**節錄原文**
馬英九心裡想的是:「你這麼精明、奸巧又陰狠,用來幹些狗屁倒灶的事正是最佳利器。但不會讓你真正近身的,不防著你行嗎?」


修平技術學院院長的狗奴才示範教育
  

2005612日,台中縣修平技術學院舉行畢業典禮,師生唱完所謂的「國歌」並向孫中山遺像行禮後,院長及主任便立即指揮,在全體師生及家長面前將所謂的「國旗」及孫中山遺像拆下,因為此時有中國山東理工大學來訪人員要進場。

李繼宗:「很奇怪,這些在台灣的所謂教育家,不是一直在教育台灣人民要愛護『國旗』、尊敬孫中山、要替他們反攻中國、消滅萬惡的共匪嗎?現在反而在全體師生和家長面前主動拆掉一直視如祖宗神主牌的『國旗』和孫中山遺像,就只為了向幾個不共戴天仇敵的小嘍囉乞討歡心,不惜在全校師生面前擺出狗奴才的示範教育。」

**所附資料**
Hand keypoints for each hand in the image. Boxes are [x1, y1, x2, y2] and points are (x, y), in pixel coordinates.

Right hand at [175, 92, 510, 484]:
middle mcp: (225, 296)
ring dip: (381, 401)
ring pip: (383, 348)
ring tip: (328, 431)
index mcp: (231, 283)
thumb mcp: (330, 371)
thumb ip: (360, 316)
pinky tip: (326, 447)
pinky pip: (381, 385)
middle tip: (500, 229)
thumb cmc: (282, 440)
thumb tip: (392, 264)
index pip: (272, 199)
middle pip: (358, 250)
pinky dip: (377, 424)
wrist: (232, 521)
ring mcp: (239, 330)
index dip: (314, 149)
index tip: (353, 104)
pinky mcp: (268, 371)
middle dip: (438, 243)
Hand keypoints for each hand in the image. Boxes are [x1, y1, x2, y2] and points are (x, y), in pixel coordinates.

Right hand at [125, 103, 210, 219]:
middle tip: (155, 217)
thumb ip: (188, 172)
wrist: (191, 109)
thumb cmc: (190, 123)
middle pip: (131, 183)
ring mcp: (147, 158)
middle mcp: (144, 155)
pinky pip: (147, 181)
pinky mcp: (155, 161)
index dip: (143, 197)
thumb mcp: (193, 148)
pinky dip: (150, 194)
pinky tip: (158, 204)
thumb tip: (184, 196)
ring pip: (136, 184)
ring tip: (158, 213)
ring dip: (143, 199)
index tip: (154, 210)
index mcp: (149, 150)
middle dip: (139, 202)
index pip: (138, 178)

**任務說明**
請把節錄原文中的這句話譯成英文:「很奇怪,這些在台灣的所謂教育家,不是一直在教育台灣人民要愛護『國旗』、尊敬孫中山、要替他們反攻中國、消滅萬惡的共匪嗎?」 上述條目是另外提供的資料,與節錄原文彼此獨立。

**你的回答**
It is strange: haven't these so-called educators in Taiwan always been teaching the people of Taiwan to cherish the "national flag," to respect Sun Yat-sen, to retake China on their behalf, and to wipe out the evil Communist bandits?